• WHAT YOU SHOULD DO
Write each entry out again exactly, with nothing omitted.

• MATERIAL FOR THE TASK
_ _ _ _ _ _ _

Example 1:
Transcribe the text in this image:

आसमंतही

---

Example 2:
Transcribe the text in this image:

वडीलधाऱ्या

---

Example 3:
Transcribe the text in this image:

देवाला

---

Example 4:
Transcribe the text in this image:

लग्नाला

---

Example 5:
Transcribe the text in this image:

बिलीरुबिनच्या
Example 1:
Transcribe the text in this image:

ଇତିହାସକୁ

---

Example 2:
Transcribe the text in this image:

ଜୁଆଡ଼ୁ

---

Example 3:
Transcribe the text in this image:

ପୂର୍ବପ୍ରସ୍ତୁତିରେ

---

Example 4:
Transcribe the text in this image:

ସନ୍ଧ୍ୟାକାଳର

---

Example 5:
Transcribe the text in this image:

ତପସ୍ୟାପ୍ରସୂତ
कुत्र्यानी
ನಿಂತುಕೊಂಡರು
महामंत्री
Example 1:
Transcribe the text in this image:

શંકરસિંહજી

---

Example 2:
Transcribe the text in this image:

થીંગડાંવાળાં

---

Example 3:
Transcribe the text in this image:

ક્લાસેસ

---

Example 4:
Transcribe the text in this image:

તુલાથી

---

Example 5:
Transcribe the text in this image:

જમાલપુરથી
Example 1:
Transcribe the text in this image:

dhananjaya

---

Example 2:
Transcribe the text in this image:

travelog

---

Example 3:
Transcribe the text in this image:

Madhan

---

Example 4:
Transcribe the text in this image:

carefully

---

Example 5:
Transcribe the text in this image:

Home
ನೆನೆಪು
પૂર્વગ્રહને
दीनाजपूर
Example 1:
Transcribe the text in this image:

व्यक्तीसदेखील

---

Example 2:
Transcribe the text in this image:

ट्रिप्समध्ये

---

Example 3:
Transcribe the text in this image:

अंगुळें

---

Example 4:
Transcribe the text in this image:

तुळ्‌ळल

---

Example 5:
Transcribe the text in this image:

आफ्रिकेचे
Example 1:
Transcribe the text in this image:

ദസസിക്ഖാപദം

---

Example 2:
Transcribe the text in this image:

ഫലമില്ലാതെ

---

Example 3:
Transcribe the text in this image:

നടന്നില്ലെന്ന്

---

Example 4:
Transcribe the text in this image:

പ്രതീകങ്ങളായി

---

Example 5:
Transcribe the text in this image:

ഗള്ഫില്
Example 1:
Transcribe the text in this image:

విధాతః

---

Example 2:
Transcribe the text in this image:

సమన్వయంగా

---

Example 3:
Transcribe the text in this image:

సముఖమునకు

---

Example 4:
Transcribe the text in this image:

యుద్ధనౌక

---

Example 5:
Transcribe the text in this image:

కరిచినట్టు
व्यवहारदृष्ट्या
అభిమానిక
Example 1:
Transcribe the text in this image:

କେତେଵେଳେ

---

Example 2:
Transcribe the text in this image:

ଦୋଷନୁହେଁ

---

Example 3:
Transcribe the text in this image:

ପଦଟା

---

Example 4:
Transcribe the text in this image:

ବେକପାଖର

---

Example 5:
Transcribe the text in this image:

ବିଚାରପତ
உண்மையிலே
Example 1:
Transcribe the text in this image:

_ _ _ _ _ _ _

• TASK RESPONSE
Example 1:
Transcribe the text in this image:

आसमंतही

---

Example 2:
Transcribe the text in this image:

वडीलधाऱ्या

---

Example 3:
Transcribe the text in this image:

देवाला

---

Example 4:
Transcribe the text in this image:

लग्नाला

---

Example 5:
Transcribe the text in this image:

बिलीरुबिनच्या
Example 1:
Transcribe the text in this image:

ଇତିହାସକୁ

---

Example 2:
Transcribe the text in this image:

ଜୁଆଡ଼ୁ

---

Example 3:
Transcribe the text in this image:

ପୂର୍ବପ୍ରସ୍ତୁତିରେ

---

Example 4:
Transcribe the text in this image:

ସନ୍ଧ୍ୟାକାଳର

---

Example 5:
Transcribe the text in this image:

ତପସ୍ୟାପ୍ରସୂତ
कुत्र्यानी
ನಿಂತುಕೊಂಡರು
महामंत्री
Example 1:
Transcribe the text in this image:

શંકરસિંહજી

---

Example 2:
Transcribe the text in this image:

થીંગડાંવાળાં

---

Example 3:
Transcribe the text in this image:

ક્લાસેસ

---

Example 4:
Transcribe the text in this image:

તુલાથી

---

Example 5:
Transcribe the text in this image:

જમાલપુરથી
Example 1:
Transcribe the text in this image:

dhananjaya

---

Example 2:
Transcribe the text in this image:

travelog

---

Example 3:
Transcribe the text in this image:

Madhan

---

Example 4:
Transcribe the text in this image:

carefully

---

Example 5:
Transcribe the text in this image:

Home
ನೆನೆಪು
પૂર્વગ્રહને
दीनाजपूर
Example 1:
Transcribe the text in this image:

व्यक्तीसदेखील

---

Example 2:
Transcribe the text in this image:

ट्रिप्समध्ये

---

Example 3:
Transcribe the text in this image:

अंगुळें

---

Example 4:
Transcribe the text in this image:

तुळ्‌ळल

---

Example 5:
Transcribe the text in this image:

आफ्रिकेचे
Example 1:
Transcribe the text in this image:

ദസസിക്ഖാപദം

---

Example 2:
Transcribe the text in this image:

ഫലമില്ലാതെ

---

Example 3:
Transcribe the text in this image:

നടന്നില്ലെന്ന്

---

Example 4:
Transcribe the text in this image:

പ്രതീകങ്ങളായി

---

Example 5:
Transcribe the text in this image:

ഗള്ഫില്
Example 1:
Transcribe the text in this image:

విధాతః

---

Example 2:
Transcribe the text in this image:

సమన్వయంగా

---

Example 3:
Transcribe the text in this image:

సముఖమునకు

---

Example 4:
Transcribe the text in this image:

యుద్ధనౌక

---

Example 5:
Transcribe the text in this image:

కరిచినట్టు
व्यवहारदृष्ट्या
అభిమానిక
Example 1:
Transcribe the text in this image:

କେତେଵେଳେ

---

Example 2:
Transcribe the text in this image:

ଦୋଷନୁହେଁ

---

Example 3:
Transcribe the text in this image:

ପଦଟା

---

Example 4:
Transcribe the text in this image:

ବେକପାଖର

---

Example 5:
Transcribe the text in this image:

ବିଚାରପତ
உண்மையிலே
Example 1:
Transcribe the text in this image:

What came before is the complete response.